Page images and extracted text:
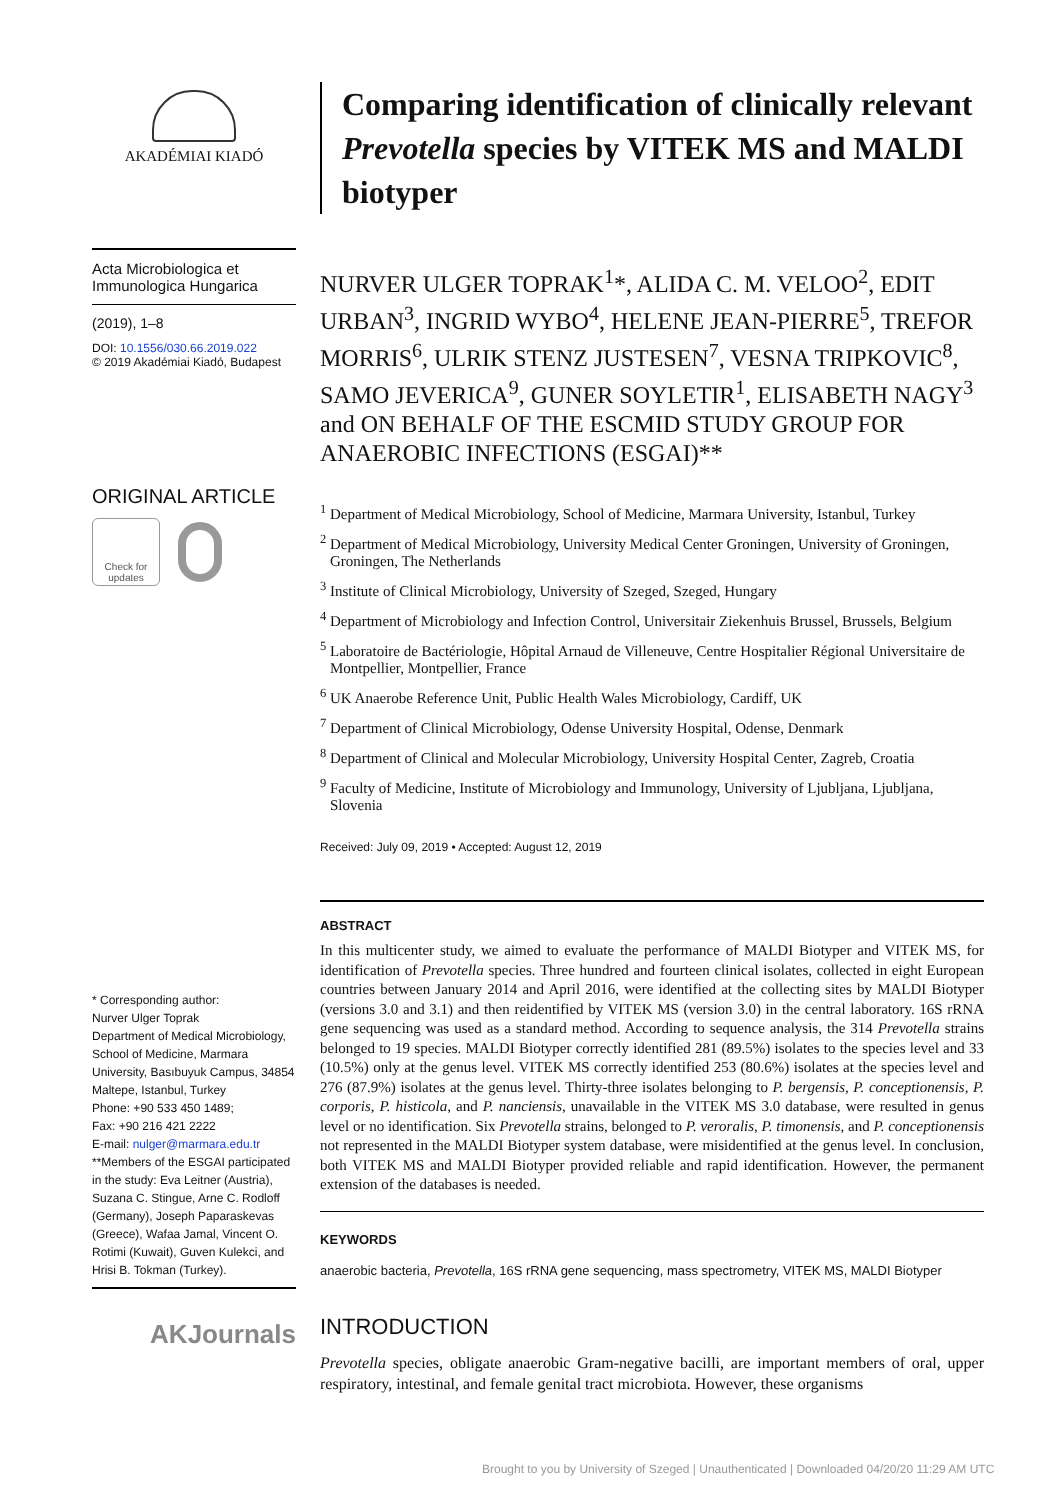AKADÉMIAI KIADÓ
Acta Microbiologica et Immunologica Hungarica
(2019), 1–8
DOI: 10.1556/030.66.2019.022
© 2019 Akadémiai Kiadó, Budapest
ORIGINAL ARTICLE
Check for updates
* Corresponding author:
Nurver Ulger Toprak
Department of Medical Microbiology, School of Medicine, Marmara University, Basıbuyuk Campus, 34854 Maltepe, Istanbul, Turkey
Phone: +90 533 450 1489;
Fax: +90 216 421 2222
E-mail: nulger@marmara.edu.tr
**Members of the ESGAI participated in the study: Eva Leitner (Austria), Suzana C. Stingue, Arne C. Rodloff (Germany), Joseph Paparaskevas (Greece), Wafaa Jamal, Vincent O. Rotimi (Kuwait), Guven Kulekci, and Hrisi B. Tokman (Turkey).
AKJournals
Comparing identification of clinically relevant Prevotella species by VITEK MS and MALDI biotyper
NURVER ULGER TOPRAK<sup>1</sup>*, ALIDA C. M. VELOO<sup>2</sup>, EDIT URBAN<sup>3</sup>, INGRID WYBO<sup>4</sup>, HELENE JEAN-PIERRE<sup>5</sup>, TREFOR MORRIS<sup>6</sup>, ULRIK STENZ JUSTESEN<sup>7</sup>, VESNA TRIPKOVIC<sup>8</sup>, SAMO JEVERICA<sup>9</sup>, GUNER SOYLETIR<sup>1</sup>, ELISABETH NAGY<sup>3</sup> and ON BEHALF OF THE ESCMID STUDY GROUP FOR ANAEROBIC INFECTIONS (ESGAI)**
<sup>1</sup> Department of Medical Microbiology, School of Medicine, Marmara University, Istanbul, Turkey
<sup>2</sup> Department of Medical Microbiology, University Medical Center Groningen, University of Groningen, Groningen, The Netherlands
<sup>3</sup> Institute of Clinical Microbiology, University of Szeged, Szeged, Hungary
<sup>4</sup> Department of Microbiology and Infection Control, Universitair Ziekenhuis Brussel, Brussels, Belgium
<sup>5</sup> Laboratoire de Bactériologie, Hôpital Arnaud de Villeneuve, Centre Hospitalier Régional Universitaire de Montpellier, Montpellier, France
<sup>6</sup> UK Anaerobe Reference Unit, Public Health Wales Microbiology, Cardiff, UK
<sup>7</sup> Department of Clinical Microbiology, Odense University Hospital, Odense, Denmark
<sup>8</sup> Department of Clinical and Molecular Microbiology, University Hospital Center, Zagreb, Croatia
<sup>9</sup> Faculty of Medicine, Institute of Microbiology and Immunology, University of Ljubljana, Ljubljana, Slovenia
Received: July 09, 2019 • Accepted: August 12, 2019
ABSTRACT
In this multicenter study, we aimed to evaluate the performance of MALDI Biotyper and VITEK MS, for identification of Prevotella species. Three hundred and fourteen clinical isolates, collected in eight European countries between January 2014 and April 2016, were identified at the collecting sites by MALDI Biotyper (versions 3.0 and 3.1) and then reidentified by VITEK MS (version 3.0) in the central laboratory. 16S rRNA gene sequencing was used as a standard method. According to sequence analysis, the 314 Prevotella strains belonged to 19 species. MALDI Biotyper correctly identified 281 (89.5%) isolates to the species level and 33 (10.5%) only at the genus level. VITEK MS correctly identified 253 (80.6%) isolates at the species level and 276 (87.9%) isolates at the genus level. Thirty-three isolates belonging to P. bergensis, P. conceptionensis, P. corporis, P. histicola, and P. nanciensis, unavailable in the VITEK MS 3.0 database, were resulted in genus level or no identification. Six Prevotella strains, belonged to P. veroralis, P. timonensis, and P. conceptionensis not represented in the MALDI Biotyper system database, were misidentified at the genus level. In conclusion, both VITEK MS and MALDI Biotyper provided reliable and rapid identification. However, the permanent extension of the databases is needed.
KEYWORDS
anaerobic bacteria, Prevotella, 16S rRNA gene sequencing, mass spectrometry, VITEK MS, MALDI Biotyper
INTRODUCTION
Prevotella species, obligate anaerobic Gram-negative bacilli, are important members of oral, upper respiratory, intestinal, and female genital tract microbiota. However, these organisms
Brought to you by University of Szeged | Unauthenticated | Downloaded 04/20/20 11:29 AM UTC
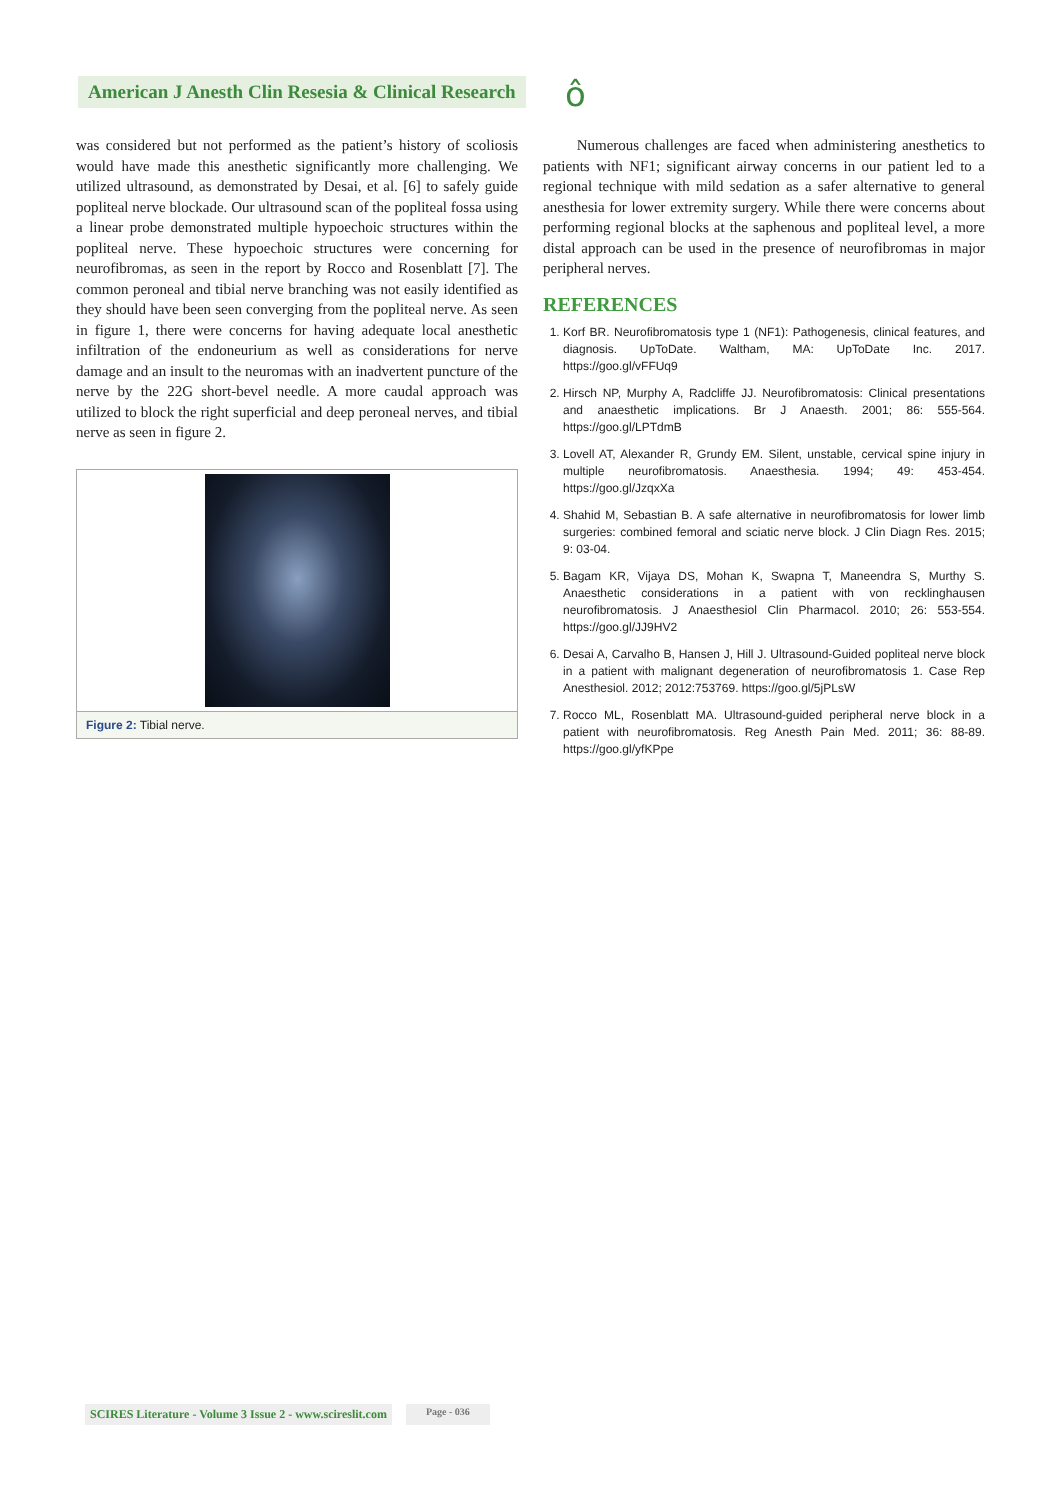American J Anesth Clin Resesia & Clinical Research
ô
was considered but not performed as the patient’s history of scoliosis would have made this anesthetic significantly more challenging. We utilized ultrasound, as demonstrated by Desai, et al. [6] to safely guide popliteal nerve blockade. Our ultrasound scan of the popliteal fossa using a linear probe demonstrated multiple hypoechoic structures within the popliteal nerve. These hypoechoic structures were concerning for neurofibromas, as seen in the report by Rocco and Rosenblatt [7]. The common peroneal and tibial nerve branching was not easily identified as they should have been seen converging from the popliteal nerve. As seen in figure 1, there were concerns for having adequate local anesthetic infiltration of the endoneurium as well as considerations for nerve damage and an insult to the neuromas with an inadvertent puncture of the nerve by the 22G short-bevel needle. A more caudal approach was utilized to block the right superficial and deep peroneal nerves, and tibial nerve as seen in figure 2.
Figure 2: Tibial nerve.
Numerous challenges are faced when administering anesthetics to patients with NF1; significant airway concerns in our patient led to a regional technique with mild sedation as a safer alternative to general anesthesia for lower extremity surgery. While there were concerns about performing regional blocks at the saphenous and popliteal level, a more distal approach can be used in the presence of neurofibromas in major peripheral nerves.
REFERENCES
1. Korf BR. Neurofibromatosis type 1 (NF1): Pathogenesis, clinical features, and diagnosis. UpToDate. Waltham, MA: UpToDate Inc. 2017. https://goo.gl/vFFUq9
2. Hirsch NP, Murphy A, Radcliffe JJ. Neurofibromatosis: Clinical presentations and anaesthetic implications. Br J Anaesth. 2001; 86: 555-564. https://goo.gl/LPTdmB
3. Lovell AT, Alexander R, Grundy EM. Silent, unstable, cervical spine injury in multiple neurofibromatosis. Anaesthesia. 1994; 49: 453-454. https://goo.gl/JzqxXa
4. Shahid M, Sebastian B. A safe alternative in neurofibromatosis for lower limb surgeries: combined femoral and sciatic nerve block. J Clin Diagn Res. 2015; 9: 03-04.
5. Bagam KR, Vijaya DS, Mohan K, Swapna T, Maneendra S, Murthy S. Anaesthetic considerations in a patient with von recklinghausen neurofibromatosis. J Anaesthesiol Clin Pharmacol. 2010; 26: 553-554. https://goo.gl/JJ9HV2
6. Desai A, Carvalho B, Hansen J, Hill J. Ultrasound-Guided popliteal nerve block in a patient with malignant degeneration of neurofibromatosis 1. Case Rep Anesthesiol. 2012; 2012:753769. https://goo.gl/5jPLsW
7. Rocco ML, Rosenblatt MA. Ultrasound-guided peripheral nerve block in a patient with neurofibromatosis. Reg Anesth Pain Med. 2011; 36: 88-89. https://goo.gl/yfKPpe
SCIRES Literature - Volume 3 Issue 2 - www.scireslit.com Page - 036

**Work instruction**
Could you find each line in the entries that contains the string "Szeged" and copy it?

**Response for this exercise**
<sup>3</sup> Institute of Clinical Microbiology, University of Szeged, Szeged, Hungary
Brought to you by University of Szeged | Unauthenticated | Downloaded 04/20/20 11:29 AM UTC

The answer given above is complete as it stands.